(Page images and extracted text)
■ ■ ■ ■
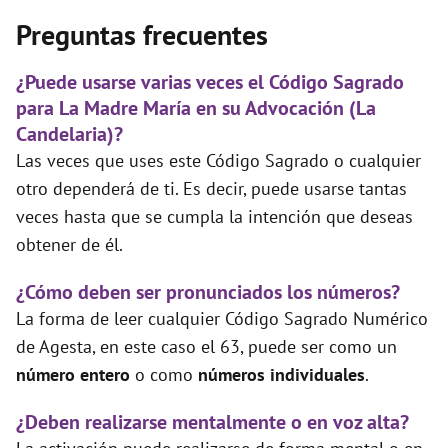
Preguntas frecuentes
¿Puede usarse varias veces el Código Sagrado
para La Madre María en su Advocación (La
Candelaria)?
Las veces que uses este Código Sagrado o cualquier
otro dependerá de ti. Es decir, puede usarse tantas
veces hasta que se cumpla la intención que deseas
obtener de él.
¿Cómo deben ser pronunciados los números?
La forma de leer cualquier Código Sagrado Numérico
de Agesta, en este caso el 63, puede ser como un
número entero
o como
números individuales
.
¿Deben realizarse mentalmente o en voz alta?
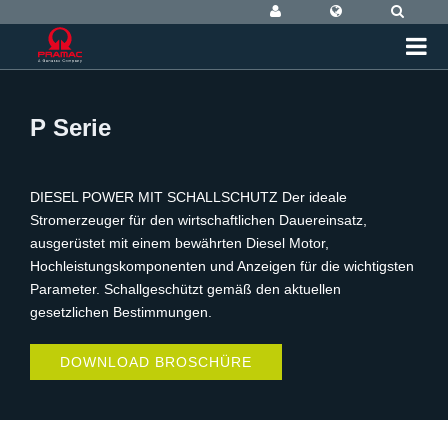
P Serie
DIESEL POWER MIT SCHALLSCHUTZ Der ideale
Stromerzeuger für den wirtschaftlichen Dauereinsatz,
ausgerüstet mit einem bewährten Diesel Motor,
Hochleistungskomponenten und Anzeigen für die wichtigsten
Parameter. Schallgeschützt gemäß den aktuellen
gesetzlichen Bestimmungen.
DOWNLOAD BROSCHÜRE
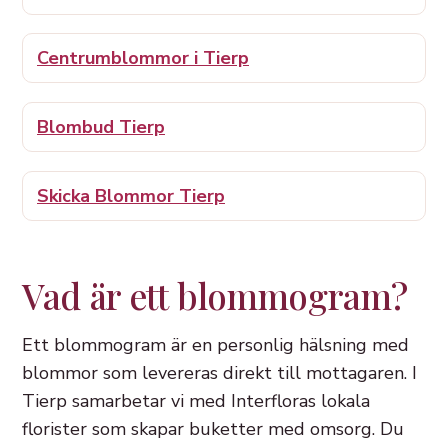
Centrumblommor i Tierp
Blombud Tierp
Skicka Blommor Tierp
Vad är ett blommogram?
Ett blommogram är en personlig hälsning med
blommor som levereras direkt till mottagaren. I
Tierp samarbetar vi med Interfloras lokala
florister som skapar buketter med omsorg. Du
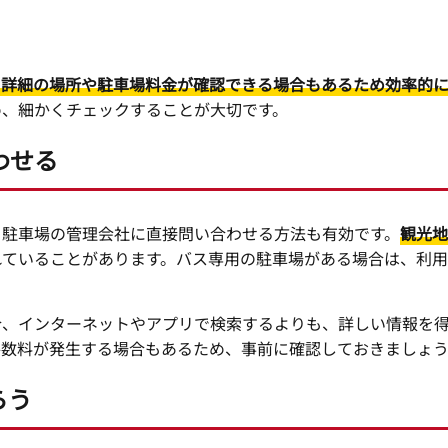
」
、詳細の場所や駐車場料金が確認できる場合もあるため効率的
め、細かくチェックすることが大切です。
わせる
、駐車場の管理会社に直接問い合わせる方法も有効です。
観光地
れていることがあります。バス専用の駐車場がある場合は、利
合、インターネットやアプリで検索するよりも、詳しい情報を
手数料が発生する場合もあるため、事前に確認しておきましょ
らう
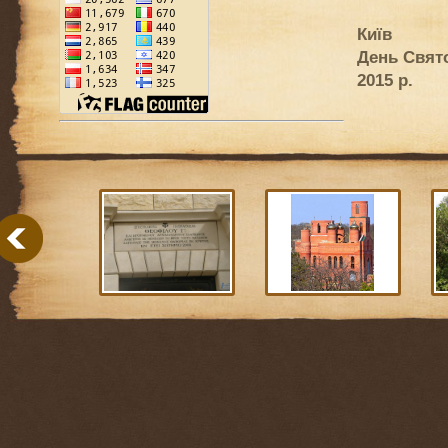
Київ
День Свято
2015 р.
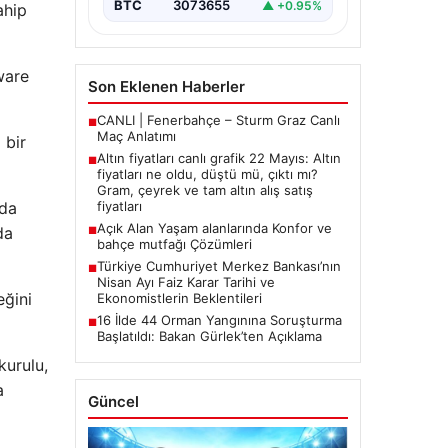
BTC
3073655
▲ +0.95%
ahip
ware
Son Eklenen Haberler
CANLI | Fenerbahçe – Sturm Graz Canlı
■
Maç Anlatımı
 bir
Altın fiyatları canlı grafik 22 Mayıs: Altın
■
fiyatları ne oldu, düştü mü, çıktı mı?
Gram, çeyrek ve tam altın alış satış
nda
fiyatları
Açık Alan Yaşam alanlarında Konfor ve
da
■
bahçe mutfağı Çözümleri
Türkiye Cumhuriyet Merkez Bankası’nın
■
Nisan Ayı Faiz Karar Tarihi ve
eğini
Ekonomistlerin Beklentileri
16 İlde 44 Orman Yangınına Soruşturma
■
Başlatıldı: Bakan Gürlek’ten Açıklama
kurulu,
a
Güncel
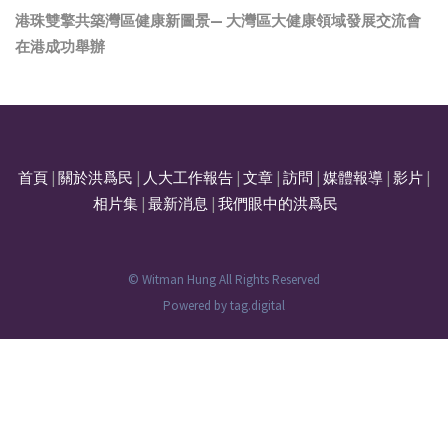
港珠雙擎共築灣區健康新圖景— 大灣區大健康領域發展交流會
在港成功舉辦
首頁
|
關於洪爲民
|
人大工作報告
|
文章
|
訪問
|
媒體報導
|
影片
|
相片集
|
最新消息
|
我們眼中的洪爲民
© Witman Hung All Rights Reserved
Powered by
tag.digital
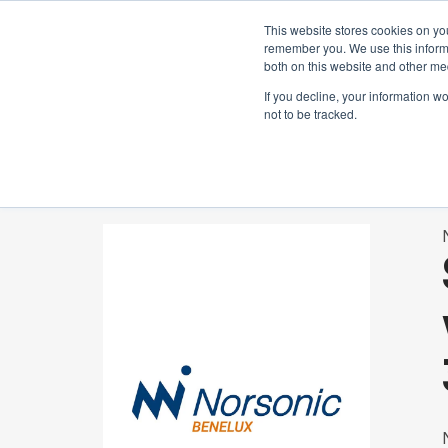
Prenez contact avec nous :
+31 85 
Français
This website stores cookies on yo
remember you. We use this informa
both on this website and other me
If you decline, your information w
not to be tracked.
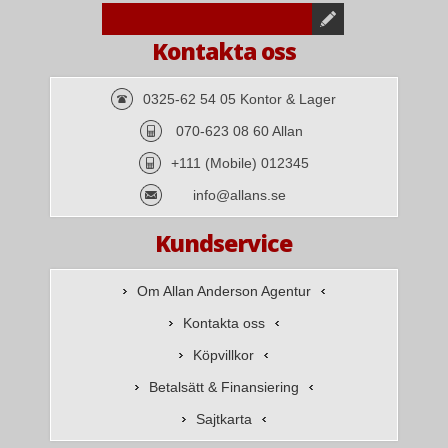
Kontakta oss
0325-62 54 05 Kontor & Lager
070-623 08 60 Allan
+111 (Mobile) 012345
info@allans.se
Kundservice
Om Allan Anderson Agentur
Kontakta oss
Köpvillkor
Betalsätt & Finansiering
Sajtkarta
■ ■ ■ ■
■ **PROBLEM STATEMENT**
Could you reproduce exactly the lines from the one containing "Maç Anlatımı" through the last line of the records, both included, leaving out the pictures?

■ **WRITTEN REPLY**
Maç Anlatımı
 bir
Altın fiyatları canlı grafik 22 Mayıs: Altın
■
fiyatları ne oldu, düştü mü, çıktı mı?
Gram, çeyrek ve tam altın alış satış
nda
fiyatları
Açık Alan Yaşam alanlarında Konfor ve
da
■
bahçe mutfağı Çözümleri
Türkiye Cumhuriyet Merkez Bankası’nın
■
Nisan Ayı Faiz Karar Tarihi ve
eğini
Ekonomistlerin Beklentileri
16 İlde 44 Orman Yangınına Soruşturma
■
Başlatıldı: Bakan Gürlek’ten Açıklama
kurulu,
a
Güncel
港珠雙擎共築灣區健康新圖景— 大灣區大健康領域發展交流會
在港成功舉辦
首頁
|
關於洪爲民
|
人大工作報告
|
文章
|
訪問
|
媒體報導
|
影片
|
相片集
|
最新消息
|
我們眼中的洪爲民
© Witman Hung All Rights Reserved
Powered by
tag.digital
Prenez contact avec nous :
+31 85 
Français
This website stores cookies on yo
remember you. We use this informa
both on this website and other me
If you decline, your information w
not to be tracked.
Kontakta oss
0325-62 54 05 Kontor & Lager
070-623 08 60 Allan
+111 (Mobile) 012345
info@allans.se
Kundservice
Om Allan Anderson Agentur
Kontakta oss
Köpvillkor
Betalsätt & Finansiering
Sajtkarta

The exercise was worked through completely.